--- RECORDS SHOWN Enclosed Below ---
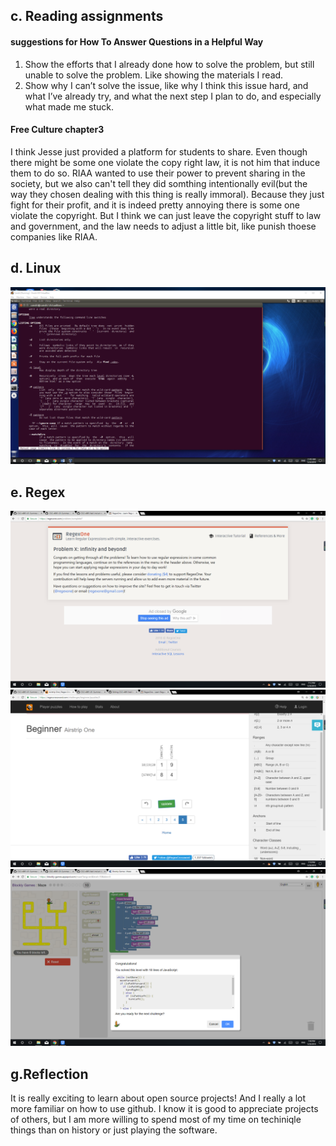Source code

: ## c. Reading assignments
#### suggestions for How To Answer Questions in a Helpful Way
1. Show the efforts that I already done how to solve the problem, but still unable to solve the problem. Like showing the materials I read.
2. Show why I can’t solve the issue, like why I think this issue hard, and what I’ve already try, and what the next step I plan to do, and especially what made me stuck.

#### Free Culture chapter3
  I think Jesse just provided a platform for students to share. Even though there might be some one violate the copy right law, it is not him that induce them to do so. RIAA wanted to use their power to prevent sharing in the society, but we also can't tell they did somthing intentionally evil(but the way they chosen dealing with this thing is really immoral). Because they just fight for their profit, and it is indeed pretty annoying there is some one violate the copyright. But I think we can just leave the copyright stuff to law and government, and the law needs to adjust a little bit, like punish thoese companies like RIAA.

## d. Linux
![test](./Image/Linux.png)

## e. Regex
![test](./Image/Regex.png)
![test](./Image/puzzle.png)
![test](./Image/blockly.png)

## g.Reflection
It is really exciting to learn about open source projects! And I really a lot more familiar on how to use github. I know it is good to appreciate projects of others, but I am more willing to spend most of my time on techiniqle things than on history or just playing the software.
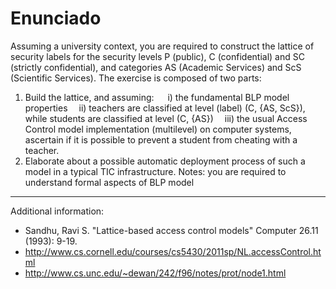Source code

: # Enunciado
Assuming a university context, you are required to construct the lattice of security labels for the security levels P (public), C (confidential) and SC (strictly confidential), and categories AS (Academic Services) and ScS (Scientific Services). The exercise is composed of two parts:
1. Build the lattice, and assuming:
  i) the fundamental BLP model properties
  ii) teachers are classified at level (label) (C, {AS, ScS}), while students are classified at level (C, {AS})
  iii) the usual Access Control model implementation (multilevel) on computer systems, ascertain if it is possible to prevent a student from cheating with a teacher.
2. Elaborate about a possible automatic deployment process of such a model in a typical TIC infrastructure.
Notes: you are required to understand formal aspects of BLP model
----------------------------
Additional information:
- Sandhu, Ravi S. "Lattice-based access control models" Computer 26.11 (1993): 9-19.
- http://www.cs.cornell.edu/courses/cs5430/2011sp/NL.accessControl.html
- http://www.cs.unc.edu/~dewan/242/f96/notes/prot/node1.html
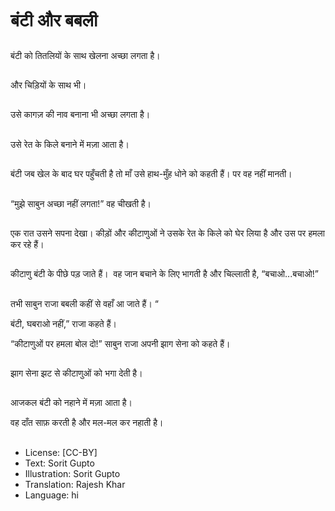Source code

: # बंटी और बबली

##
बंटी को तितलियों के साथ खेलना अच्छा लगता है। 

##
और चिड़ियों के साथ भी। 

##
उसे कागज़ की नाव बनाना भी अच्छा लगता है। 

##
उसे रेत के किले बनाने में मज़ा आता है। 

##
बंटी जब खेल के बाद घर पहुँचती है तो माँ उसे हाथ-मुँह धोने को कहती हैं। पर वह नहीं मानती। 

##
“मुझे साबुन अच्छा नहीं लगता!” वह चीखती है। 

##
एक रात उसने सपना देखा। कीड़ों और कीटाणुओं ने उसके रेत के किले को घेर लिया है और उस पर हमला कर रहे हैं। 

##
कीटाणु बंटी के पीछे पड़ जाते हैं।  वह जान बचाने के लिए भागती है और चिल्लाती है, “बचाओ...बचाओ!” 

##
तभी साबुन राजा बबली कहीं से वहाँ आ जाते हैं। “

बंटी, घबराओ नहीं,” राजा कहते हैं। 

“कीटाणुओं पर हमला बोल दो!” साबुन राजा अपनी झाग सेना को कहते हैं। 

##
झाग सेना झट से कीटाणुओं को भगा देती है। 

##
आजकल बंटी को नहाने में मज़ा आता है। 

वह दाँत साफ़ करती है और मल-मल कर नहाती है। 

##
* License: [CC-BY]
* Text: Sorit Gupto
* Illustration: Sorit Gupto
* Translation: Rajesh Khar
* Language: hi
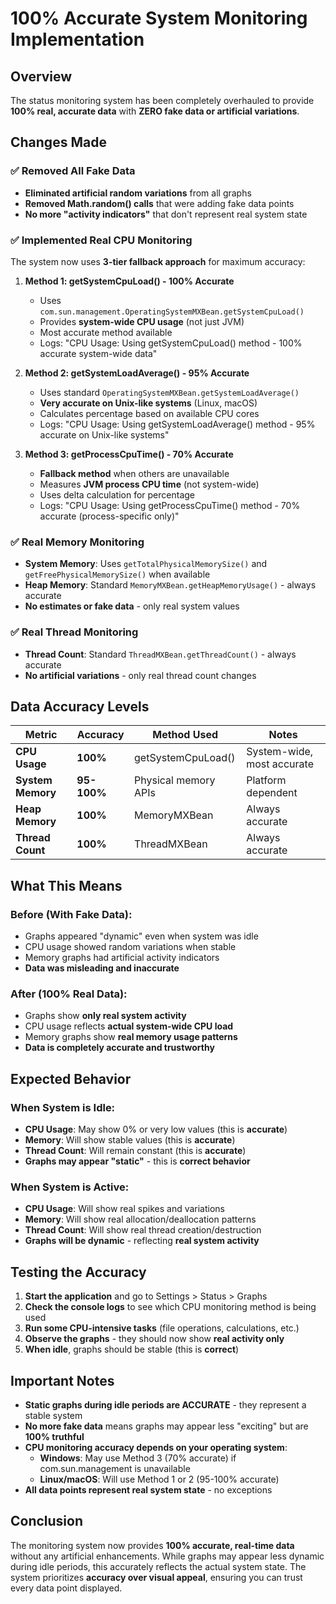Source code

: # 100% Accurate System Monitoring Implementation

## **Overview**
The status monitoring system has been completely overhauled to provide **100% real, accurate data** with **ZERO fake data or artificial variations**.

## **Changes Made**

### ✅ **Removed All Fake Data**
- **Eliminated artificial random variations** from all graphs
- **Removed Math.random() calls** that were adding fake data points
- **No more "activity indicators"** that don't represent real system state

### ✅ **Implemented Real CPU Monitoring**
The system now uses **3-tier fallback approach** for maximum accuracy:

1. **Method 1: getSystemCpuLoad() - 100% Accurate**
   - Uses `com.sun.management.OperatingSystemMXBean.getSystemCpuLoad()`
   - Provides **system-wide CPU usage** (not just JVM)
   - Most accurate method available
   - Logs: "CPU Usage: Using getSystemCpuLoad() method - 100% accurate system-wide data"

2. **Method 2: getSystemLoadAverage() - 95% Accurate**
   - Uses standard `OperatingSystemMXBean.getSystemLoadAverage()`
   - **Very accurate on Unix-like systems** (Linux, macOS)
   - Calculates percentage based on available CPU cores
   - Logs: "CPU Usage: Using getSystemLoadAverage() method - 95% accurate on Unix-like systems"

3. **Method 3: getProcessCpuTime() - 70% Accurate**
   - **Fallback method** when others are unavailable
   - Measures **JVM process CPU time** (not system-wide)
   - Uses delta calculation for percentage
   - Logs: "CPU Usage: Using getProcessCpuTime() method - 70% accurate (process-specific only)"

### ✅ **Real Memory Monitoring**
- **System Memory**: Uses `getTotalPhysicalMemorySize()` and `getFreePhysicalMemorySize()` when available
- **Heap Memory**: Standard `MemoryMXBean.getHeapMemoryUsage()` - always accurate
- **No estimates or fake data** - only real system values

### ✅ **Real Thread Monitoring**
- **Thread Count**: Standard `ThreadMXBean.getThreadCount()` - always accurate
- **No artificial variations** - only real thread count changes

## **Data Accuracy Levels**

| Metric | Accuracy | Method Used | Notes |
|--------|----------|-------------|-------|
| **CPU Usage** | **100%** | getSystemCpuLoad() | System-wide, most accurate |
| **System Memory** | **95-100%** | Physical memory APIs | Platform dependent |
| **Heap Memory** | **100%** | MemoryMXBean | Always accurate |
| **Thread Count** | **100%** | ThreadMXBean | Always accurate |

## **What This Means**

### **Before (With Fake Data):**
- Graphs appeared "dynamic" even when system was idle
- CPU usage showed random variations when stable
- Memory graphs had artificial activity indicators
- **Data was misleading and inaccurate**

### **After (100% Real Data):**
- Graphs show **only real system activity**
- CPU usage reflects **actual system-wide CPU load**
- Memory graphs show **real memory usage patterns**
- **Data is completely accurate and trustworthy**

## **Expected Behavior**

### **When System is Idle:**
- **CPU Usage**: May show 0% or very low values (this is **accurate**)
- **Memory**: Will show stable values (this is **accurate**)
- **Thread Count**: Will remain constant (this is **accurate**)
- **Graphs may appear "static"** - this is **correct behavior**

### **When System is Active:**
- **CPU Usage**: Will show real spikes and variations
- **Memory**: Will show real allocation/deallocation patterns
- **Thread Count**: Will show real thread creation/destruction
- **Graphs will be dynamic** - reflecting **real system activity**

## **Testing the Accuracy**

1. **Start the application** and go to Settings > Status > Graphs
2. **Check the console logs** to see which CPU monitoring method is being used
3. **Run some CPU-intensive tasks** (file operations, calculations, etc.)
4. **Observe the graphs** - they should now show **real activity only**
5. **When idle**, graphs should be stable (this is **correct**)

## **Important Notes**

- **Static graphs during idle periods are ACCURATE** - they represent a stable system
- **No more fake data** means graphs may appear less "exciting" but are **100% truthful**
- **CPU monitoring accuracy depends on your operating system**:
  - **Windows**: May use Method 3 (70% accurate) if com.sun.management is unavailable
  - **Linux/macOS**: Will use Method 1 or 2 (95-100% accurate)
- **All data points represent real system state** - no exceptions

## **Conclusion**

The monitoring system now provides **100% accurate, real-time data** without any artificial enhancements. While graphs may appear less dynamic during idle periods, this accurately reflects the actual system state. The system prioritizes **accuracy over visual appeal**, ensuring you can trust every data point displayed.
--- End of Enclosed RECORDS SHOWN ---
--- RECORDS SHOWN Enclosed Below ---
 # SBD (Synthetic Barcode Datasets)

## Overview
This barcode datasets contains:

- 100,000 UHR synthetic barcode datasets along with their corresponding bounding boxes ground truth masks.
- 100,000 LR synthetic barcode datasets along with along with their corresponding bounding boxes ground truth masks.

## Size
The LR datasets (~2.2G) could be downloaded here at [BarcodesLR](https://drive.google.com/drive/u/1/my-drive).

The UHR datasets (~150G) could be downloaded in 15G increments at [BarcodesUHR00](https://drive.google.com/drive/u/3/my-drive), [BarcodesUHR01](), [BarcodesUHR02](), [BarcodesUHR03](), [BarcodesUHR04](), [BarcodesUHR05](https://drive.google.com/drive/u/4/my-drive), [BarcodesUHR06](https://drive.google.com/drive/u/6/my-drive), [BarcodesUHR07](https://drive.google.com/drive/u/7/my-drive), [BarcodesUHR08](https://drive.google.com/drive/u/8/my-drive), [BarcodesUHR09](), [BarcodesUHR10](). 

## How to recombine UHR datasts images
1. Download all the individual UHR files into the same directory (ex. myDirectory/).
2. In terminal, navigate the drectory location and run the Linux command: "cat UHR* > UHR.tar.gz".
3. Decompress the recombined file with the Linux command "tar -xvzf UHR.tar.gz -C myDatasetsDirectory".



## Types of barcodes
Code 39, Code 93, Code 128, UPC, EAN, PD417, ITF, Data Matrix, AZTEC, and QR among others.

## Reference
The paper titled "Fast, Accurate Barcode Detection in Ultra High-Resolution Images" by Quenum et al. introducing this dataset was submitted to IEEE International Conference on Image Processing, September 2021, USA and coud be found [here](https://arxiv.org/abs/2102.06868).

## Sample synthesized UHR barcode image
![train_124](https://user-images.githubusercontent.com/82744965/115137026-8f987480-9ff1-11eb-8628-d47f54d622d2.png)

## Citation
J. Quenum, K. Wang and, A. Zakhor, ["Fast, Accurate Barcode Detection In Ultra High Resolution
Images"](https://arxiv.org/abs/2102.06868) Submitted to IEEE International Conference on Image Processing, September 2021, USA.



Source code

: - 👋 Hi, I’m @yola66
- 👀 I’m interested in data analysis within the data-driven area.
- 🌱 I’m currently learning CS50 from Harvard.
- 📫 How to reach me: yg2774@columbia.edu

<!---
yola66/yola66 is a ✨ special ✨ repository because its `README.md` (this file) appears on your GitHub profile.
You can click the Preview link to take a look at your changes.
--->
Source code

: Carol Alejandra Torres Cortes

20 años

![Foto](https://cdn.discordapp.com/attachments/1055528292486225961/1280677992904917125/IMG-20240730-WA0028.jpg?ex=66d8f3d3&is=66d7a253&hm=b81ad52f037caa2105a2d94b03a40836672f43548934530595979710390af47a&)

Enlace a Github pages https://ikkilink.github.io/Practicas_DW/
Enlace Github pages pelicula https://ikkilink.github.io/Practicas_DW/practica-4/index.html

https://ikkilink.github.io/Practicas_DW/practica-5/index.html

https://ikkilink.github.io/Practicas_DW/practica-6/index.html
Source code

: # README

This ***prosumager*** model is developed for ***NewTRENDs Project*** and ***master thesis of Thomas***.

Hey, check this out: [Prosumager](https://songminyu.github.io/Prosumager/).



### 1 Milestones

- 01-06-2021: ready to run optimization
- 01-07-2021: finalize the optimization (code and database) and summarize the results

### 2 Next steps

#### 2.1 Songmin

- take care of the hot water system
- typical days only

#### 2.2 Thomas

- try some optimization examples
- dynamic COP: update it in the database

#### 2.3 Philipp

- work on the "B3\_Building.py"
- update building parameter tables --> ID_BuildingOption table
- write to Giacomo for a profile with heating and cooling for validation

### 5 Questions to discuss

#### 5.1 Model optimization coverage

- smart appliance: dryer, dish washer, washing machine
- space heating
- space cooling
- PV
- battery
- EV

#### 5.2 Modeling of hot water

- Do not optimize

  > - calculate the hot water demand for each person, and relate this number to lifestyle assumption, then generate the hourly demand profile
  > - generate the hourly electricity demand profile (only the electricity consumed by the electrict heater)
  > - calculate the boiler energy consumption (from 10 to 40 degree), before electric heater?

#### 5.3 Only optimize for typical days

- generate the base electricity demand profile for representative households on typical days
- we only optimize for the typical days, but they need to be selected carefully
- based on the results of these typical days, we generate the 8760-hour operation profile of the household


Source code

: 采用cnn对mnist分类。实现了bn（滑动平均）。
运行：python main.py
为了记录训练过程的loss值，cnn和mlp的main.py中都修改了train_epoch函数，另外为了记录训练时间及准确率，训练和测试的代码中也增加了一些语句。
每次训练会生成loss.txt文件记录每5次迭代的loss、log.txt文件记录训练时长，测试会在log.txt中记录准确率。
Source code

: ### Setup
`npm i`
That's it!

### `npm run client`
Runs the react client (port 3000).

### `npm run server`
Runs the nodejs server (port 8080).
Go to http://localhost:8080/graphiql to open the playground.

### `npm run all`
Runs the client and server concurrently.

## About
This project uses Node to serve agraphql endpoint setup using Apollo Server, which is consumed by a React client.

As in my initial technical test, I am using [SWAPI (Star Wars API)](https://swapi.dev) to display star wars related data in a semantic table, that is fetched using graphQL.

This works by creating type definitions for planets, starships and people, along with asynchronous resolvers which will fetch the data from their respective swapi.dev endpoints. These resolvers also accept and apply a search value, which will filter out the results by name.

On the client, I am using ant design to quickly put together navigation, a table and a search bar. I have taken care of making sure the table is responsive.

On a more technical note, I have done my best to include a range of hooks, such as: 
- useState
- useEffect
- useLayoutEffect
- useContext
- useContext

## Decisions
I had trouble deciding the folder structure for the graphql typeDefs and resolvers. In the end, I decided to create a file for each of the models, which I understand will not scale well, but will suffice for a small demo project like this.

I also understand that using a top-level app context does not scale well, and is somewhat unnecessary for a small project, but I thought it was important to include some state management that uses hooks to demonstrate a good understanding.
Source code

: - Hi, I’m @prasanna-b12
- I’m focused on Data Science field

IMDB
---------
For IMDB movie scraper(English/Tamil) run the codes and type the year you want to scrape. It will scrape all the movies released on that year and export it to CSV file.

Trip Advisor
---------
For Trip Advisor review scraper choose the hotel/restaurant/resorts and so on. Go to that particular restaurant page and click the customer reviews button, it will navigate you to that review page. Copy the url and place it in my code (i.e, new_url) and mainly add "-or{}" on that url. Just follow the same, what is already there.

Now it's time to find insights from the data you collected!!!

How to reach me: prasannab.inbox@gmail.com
--- End of Enclosed RECORDS SHOWN ---
**EXERCISE AIM**
Find the lines above that hold "wide", then copy each of them.

**TASK OUTPUT**
   - Provides **system-wide CPU usage** (not just JVM)
   - Logs: "CPU Usage: Using getSystemCpuLoad() method - 100% accurate system-wide data"
   - Measures **JVM process CPU time** (not system-wide)
| **CPU Usage** | **100%** | getSystemCpuLoad() | System-wide, most accurate |
- CPU usage reflects **actual system-wide CPU load**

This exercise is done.